One more topic that moved me emotionally was the story of waves and oceans as Morrie mentioned. That story reminded me of the Ranveer A.’s podcast episode with Dr. Alok Sharma where he spoke about a reference saying — “Everything and nothing is same”. He stated a similar example where all things at fundamentals are the same. When you go down to nothing, you also see everything. For instance, an ocean is made of several water drops. Imagine, a water drop (in isolation) around this ocean. In this context, the water drop feels powerful as there is nothing surrounding it currently, hence t has its own identity. But the moment this water drop gets merged in the ocean, this drop becomes nothing as its not noticeable anymore. But at the same time, its also a part of the ocean, part of everything. Similarly in life, we always feel we are something (due to ego, special talent, great physical abilities etc.) but at the end when we are left with nothing, then we realize the golden truth that we belong to everything, which is humankind.

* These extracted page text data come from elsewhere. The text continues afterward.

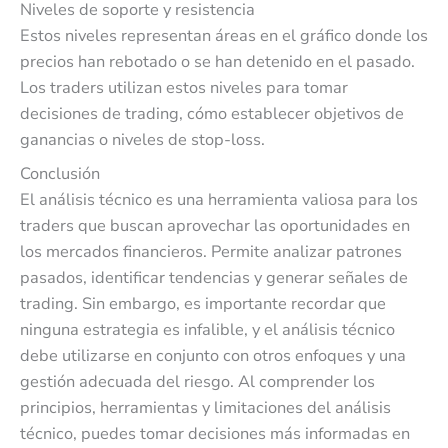
Niveles de soporte y resistencia
Estos niveles representan áreas en el gráfico donde los
precios han rebotado o se han detenido en el pasado.
Los traders utilizan estos niveles para tomar
decisiones de trading, cómo establecer objetivos de
ganancias o niveles de stop-loss.
Conclusión
El análisis técnico es una herramienta valiosa para los
traders que buscan aprovechar las oportunidades en
los mercados financieros. Permite analizar patrones
pasados, identificar tendencias y generar señales de
trading. Sin embargo, es importante recordar que
ninguna estrategia es infalible, y el análisis técnico
debe utilizarse en conjunto con otros enfoques y una
gestión adecuada del riesgo. Al comprender los
principios, herramientas y limitaciones del análisis
técnico, puedes tomar decisiones más informadas en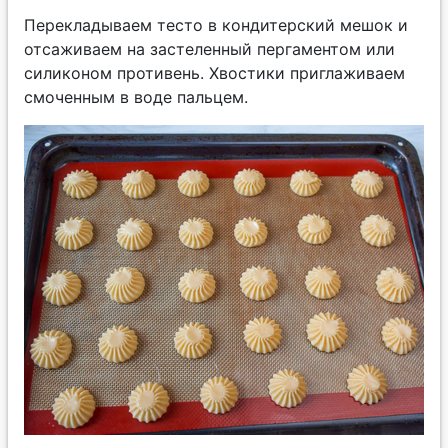
Перекладываем тесто в кондитерский мешок и
отсаживаем на застеленный пергаментом или
силиконом противень. Хвостики приглаживаем
смоченным в воде пальцем.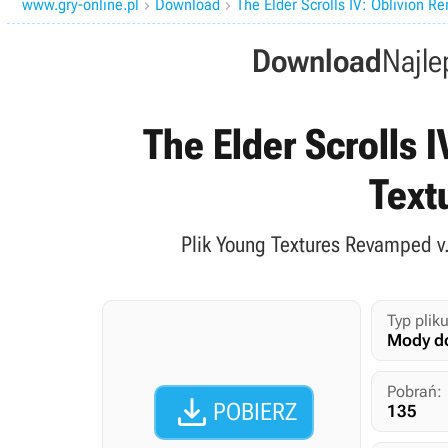
www.gry-online.pl
Download
The Elder Scrolls IV: Oblivion R


Download
Najle
The Elder Scrolls 
Text
Plik Young Textures Revamped v.
Typ pliku
Mody do
Pobrań:

POBIERZ
135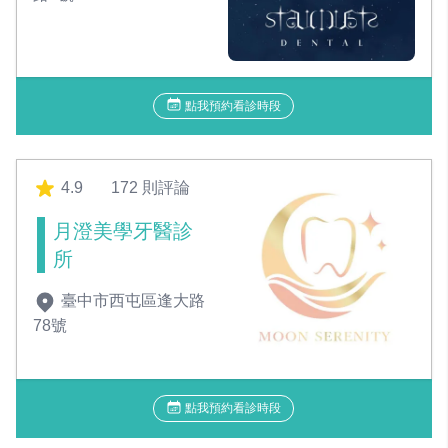
點我預約看診時段
4.9
172 則評論
月澄美學牙醫診
所
臺中市西屯區逢大路
78號
點我預約看診時段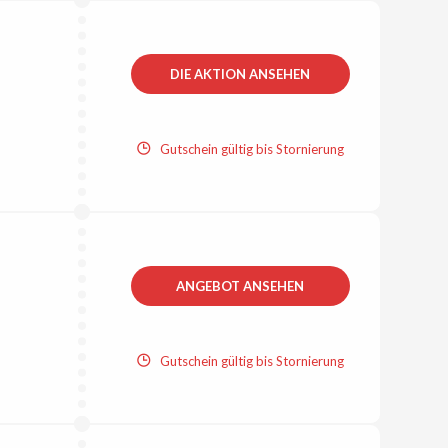
DIE AKTION ANSEHEN
Gutschein gültig bis Stornierung
ANGEBOT ANSEHEN
Gutschein gültig bis Stornierung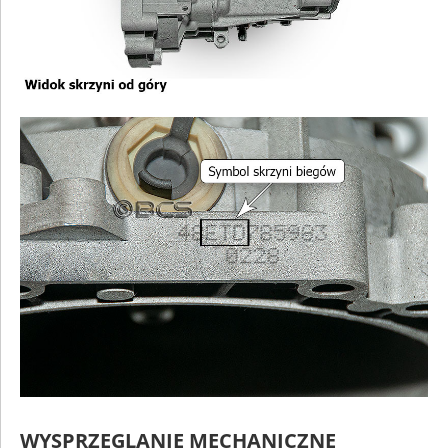
WYSPRZĘGLANIE MECHANICZNE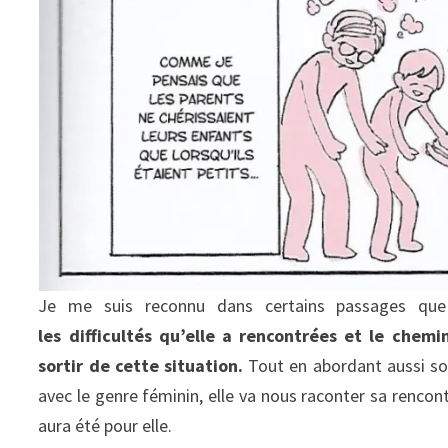
Je me suis reconnu dans certains passages qu
les difficultés qu’elle a rencontrées et le che
sortir de cette situation.
Tout en abordant aussi so
avec le genre féminin, elle va nous raconter sa renco
aura été pour elle.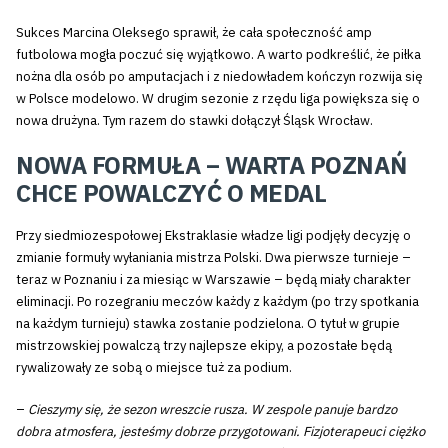
Sukces Marcina Oleksego sprawił, że cała społeczność amp
futbolowa mogła poczuć się wyjątkowo. A warto podkreślić, że piłka
nożna dla osób po amputacjach i z niedowładem kończyn rozwija się
w Polsce modelowo. W drugim sezonie z rzędu liga powiększa się o
nowa drużyna. Tym razem do stawki dołączył Śląsk Wrocław.
NOWA FORMUŁA – WARTA POZNAŃ
CHCE POWALCZYĆ O MEDAL
Przy siedmiozespołowej Ekstraklasie władze ligi podjęły decyzję o
zmianie formuły wyłaniania mistrza Polski. Dwa pierwsze turnieje –
teraz w Poznaniu i za miesiąc w Warszawie – będą miały charakter
eliminacji. Po rozegraniu meczów każdy z każdym (po trzy spotkania
na każdym turnieju) stawka zostanie podzielona. O tytuł w grupie
mistrzowskiej powalczą trzy najlepsze ekipy, a pozostałe będą
rywalizowały ze sobą o miejsce tuż za podium.
–
Cieszymy się, że sezon wreszcie rusza. W zespole panuje bardzo
dobra atmosfera, jesteśmy dobrze przygotowani. Fizjoterapeuci ciężko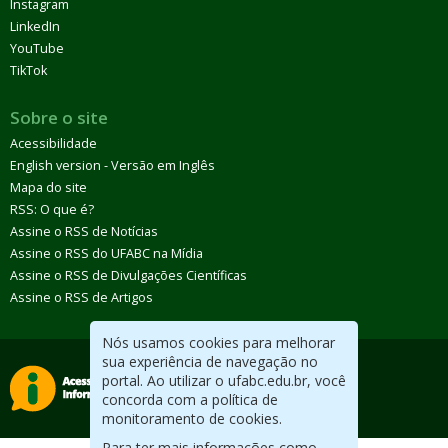
Instagram
LinkedIn
YouTube
TikTok
Sobre o site
Acessibilidade
English version - Versão em Inglês
Mapa do site
RSS: O que é?
Assine o RSS de Notícias
Assine o RSS do UFABC na Mídia
Assine o RSS de Divulgações Científicas
Assine o RSS de Artigos
Nós usamos cookies para melhorar
sua experiência de navegação no
portal. Ao utilizar o ufabc.edu.br, você
concorda com a política de
monitoramento de cookies.
Para ter mais informações como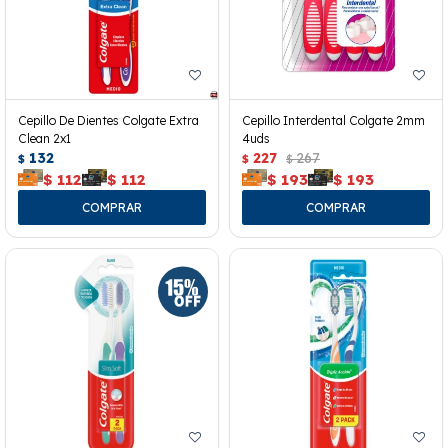
Cepillo De Dientes Colgate Extra
Cepillo Interdental Colgate 2mm
Clean 2x1
4uds
132
227
267
$
$
$
$
112
$
112
$
193
$
193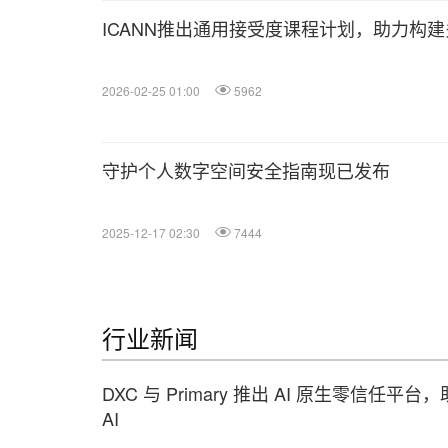
ICANN推出通用接受度课程计划，助力构
2026-02-25 01:00
5962
守护个人数字空间安全指南现已发布
2025-12-17 02:30
7444
行业新闻
DXC 与 Primary 推出 AI 原生零信任
AI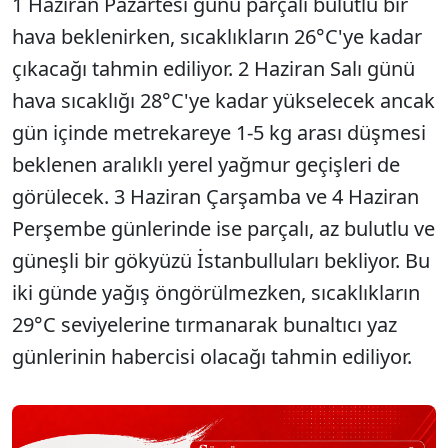
1 Haziran Pazartesi günü parçalı bulutlu bir
hava beklenirken, sıcaklıkların 26°C'ye kadar
çıkacağı tahmin ediliyor. 2 Haziran Salı günü
hava sıcaklığı 28°C'ye kadar yükselecek ancak
gün içinde metrekareye 1-5 kg arası düşmesi
beklenen aralıklı yerel yağmur geçişleri de
görülecek. 3 Haziran Çarşamba ve 4 Haziran
Perşembe günlerinde ise parçalı, az bulutlu ve
güneşli bir gökyüzü İstanbulluları bekliyor. Bu
iki günde yağış öngörülmezken, sıcaklıkların
29°C seviyelerine tırmanarak bunaltıcı yaz
günlerinin habercisi olacağı tahmin ediliyor.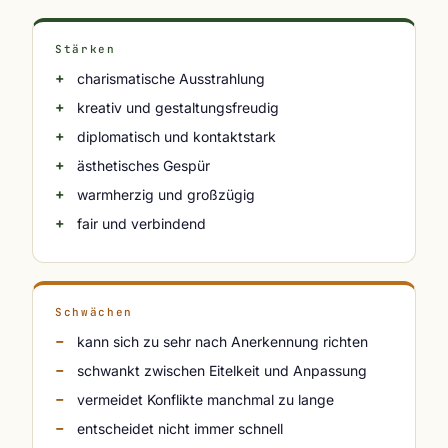
Stärken
charismatische Ausstrahlung
kreativ und gestaltungsfreudig
diplomatisch und kontaktstark
ästhetisches Gespür
warmherzig und großzügig
fair und verbindend
Schwächen
kann sich zu sehr nach Anerkennung richten
schwankt zwischen Eitelkeit und Anpassung
vermeidet Konflikte manchmal zu lange
entscheidet nicht immer schnell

This is one book which I would love to come back and read it anytime when I get a chance. Morrie shares such important life enriching nuggets in this book which changes our perspectives towards leading a better life. Throughout the book, Morrie attests to the power of love and of the importance of giving over taking in life. Morrie believes that the more we do for others the better we feel.

At the end, I think in this way - “What would I be thinking when I am in my death bed?” or “What would I be called after my death?”

When you are breathing your last few breaths of life, or after your death, I would loved to be remembered for the values I lived for, cherished for, memories that I created in others life by helping them. And not be known for how long I worked for in any company/organization or for any of the worldly pleasures that I aspired for. If you change your perspective in such way, one will start thinking like Morrie.